What are the challenges with IoT Batteries?

Low-power devices associated with IoT consume power at highly variable rates, from microseconds to seconds and from picoamperes to amperes. Accurate battery drain analysis measurements are critical to achieving the long battery life customers expect. Keysight’s broad range of solutions enables engineers to get convenient, fast, and accurate results that properly characterize battery drain analysis on IoT devices.
 

What requirements are needed for an IoT Battery?

An IoT battery needs a good device design that lasts several years without changing it. Many customers want a 10-year battery life in some applications, and some vendors even promise devices that last, sometimes more than 10 years. To achieve this, chipset designers make integrated circuits that use very little current in deep sleep modes. These devices have operation modes with low clock speeds, simple instruction sets, low battery voltages, and low current usage. These applications need to test how much battery drain they use at different current levels for events that take microseconds or milliseconds. 

Standards groups create new low-energy operating modes that use low RF power levels and simple connection protocols that limit how long the device is active to save on the high-power consumption of wireless communications. Wireless module manufacturers make the battery last longer by designing and testing programs for embedded processors that reduce the time spent in power-hungry states.

The product designer who combines sensing, processing, control, and communication components into a final product must understand how peripherals work and use power. This designer can control the power supplies, analog and mixed-signal components, and digital and RF subsystems with software or firmware. As the product is ready for production, a simpler set of tests and test equipment can check if the device works properly and cheaply. 
 

What are the best practices to optimize IoT battery life?
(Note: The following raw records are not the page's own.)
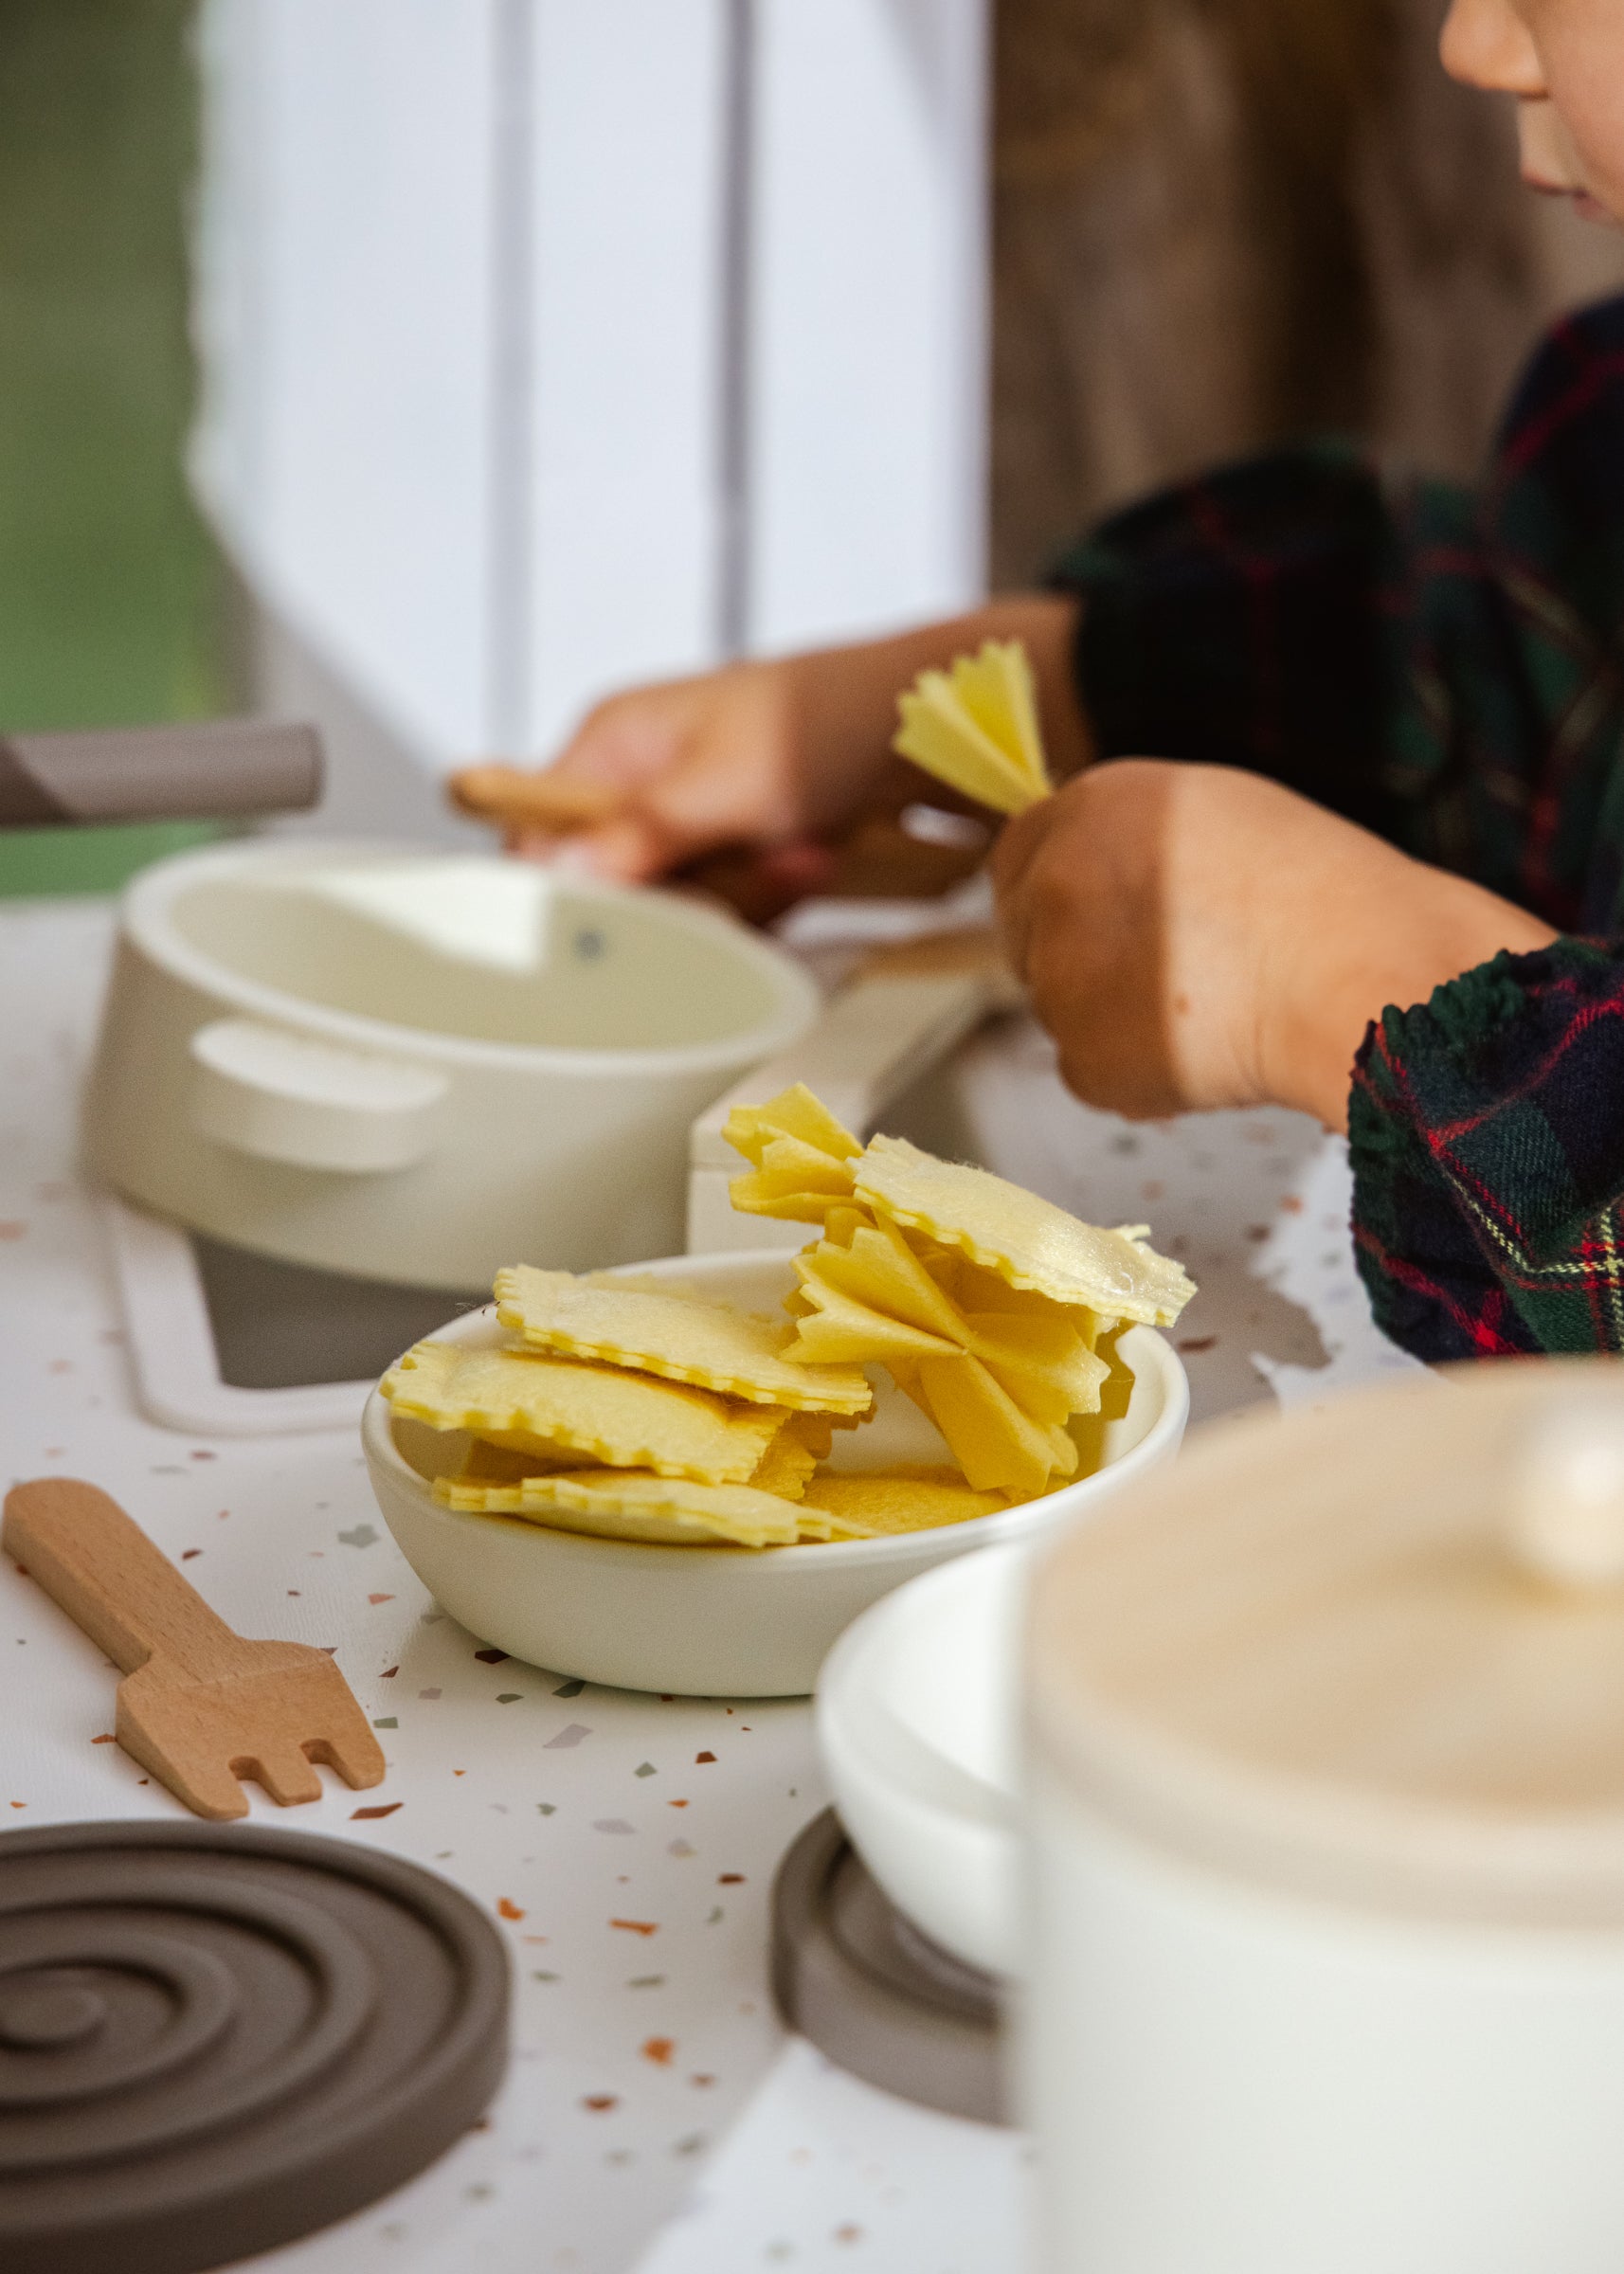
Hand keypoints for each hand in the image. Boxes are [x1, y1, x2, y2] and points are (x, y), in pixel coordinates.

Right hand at [508, 596, 1086, 913]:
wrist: (927, 723)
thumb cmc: (827, 718)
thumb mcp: (729, 781)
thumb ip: (640, 831)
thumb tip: (553, 871)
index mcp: (612, 743)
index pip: (536, 836)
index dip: (566, 892)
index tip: (619, 926)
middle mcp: (635, 783)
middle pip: (610, 889)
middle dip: (692, 895)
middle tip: (764, 863)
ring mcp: (684, 822)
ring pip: (674, 911)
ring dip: (746, 897)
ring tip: (803, 852)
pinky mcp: (730, 853)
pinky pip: (723, 911)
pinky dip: (771, 900)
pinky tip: (810, 862)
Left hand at [992, 760, 1557, 1130]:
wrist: (1364, 975)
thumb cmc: (1322, 897)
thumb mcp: (1213, 815)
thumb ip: (1133, 840)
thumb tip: (1094, 875)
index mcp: (1091, 806)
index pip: (1014, 857)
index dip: (1048, 897)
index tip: (1089, 925)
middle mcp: (1059, 880)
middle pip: (1026, 939)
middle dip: (1076, 963)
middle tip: (1166, 977)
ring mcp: (1062, 971)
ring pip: (1062, 1011)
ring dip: (1116, 1020)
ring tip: (1213, 1006)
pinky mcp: (1084, 1054)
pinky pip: (1093, 1072)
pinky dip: (1140, 1076)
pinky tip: (1211, 1051)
Finding the best balance between battery life and performance for IoT devices is a difficult and complex problem that involves considering different device designs, operation factors, and continuous battery drain analysis. Some of the common methods and recommendations for finding the best balance are:

  • Select the right hardware components that fit the device's needs and features.
  • Create procedures that can lower power usage and improve device performance, such as low-power modes.
  • Select appropriate network protocols and parameters to reduce communication battery drain and increase network reliability, such as using low-power wireless technologies.
  • Change device behavior to adapt to different environmental conditions and user selections.